Cytat: kodar w 2007-06-14, 14:16:49
sa kobiety co maja jak ... no wiesz

Mówisz do laika, bo od dwudziestu lat mam tylko jedne piękne piersi przed oczyma :shock: i tak lubię :D.

kodar

 :lol:    i  tak trzymaj- ale tutaj nie pasuje , :lol:trzeba napisac inaczej ale jak???? :lol:

Belian

 
Cytatzrob lipidy w krwi 
Bardzo chcę zrobić sobie nie tylko podstawowe badanie krwi, ale i na cholesterol....niestety mój lekarz rodzinny nie chce się przełamać i twierdz,że w moim wieku nie czas na interesowanie sie cholesterolem. Prywatnie mogę zrobić, ale nie chcę na to wydawać pieniędzy...   :D

kodar

Belian,badania krwi sa podstawa,

wysokosc trojglicerydow mowi o tym,czy zjadana  ilosc weglowodanow odpowiada proporcjom,
wysokosc cholesterolu,daje rozeznanie w ilosci zjadanych tluszczow,bo tluszcze przytrafia sie ,ze mozna przedawkowac,
jezeli  jesz potrawy  sporzadzone w/g proporcji,to wszystko dobrze,
ale gdy na "oko",to czasami mozna sie zagalopowac ale w inna strone :)

Szymon

Cytatniestety mój lekarz rodzinny nie chce się przełamać i twierdz,że w moim wieku nie czas na interesowanie sie cholesterolem.

powiedz, że jesteś na Kwaśniewskim ;) biedaczysko się wystraszy i w mig pośle Cię na badania. W moim przypadku tak to się właśnie odbywało ;)

grizzly

Cytat: Szymon w 2007-06-14, 18:13:21
Cytatniestety mój lekarz rodzinny nie chce się przełamać i twierdz,że w moim wieku nie czas na interesowanie sie cholesterolem.
powiedz, że jesteś na Kwaśniewskim ;) biedaczysko się wystraszy i w mig pośle Cię na badania. W moim przypadku tak to się właśnie odbywało ;)

Rewelacyjna metoda  :D

To przypomina mi moja przygode z Policja w Los Angeles,
przez przypadek zlamalem przepisy (pierdola) i napatoczyli sie policjanci.

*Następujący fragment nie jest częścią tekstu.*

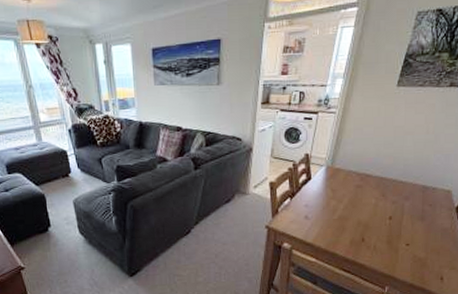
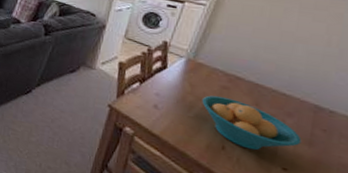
fruit bowl: none [343,195,417,236] -> present [202,95,302,150]

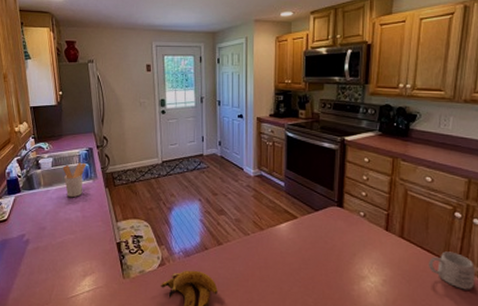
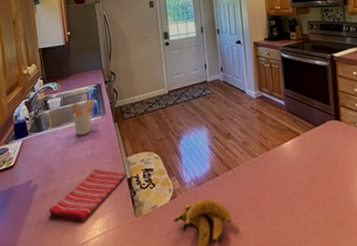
dish towel: none [41,230,116,277] -> present [49,168,126,222]

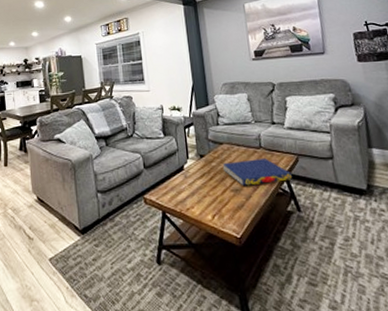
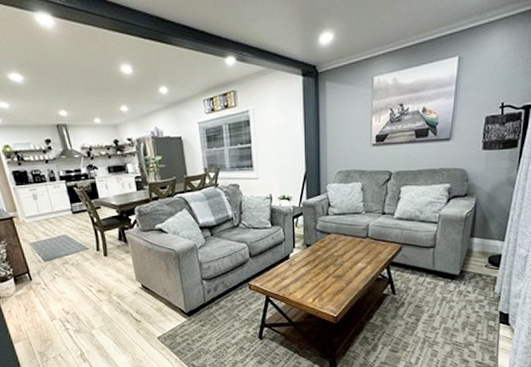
book: present [222,159,293,186] -> none [327,248,394,273]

Znajac realia, szybko zaczalem opowiadac, ze "nieprzepisowe zachowanie" wymusila  na mnie moja dziewczyna,
i wtedy o dziwo, oni podeszli do sprawy, ze zrozumieniem wrecz ze wspolczuciem:D :D :D

kodar

Grizzly,no chyba,ze zobaczyli  ja na pol rozebrana, :?

Belian

Cytatjezeli  jesz potrawy  sporzadzone w/g proporcji,to wszystko dobrze,
ale gdy na "oko",to czasami mozna sie zagalopowac ale w inna strone

Na "oko" to ja nie jem pokarmów od dawna :) Już sie nauczyłem żyć według wagi, muszę wiedzieć ile czego jem i proporcje staram się utrzymywać  :)

Cytatwysokosc trojglicerydow mowi o tym,czy zjadana  ilosc weglowodanow odpowiada proporcjom

W jaki sposób "działa" ta zasada?  Stosunkiem HDL:LDL?? Jaka ona musi być?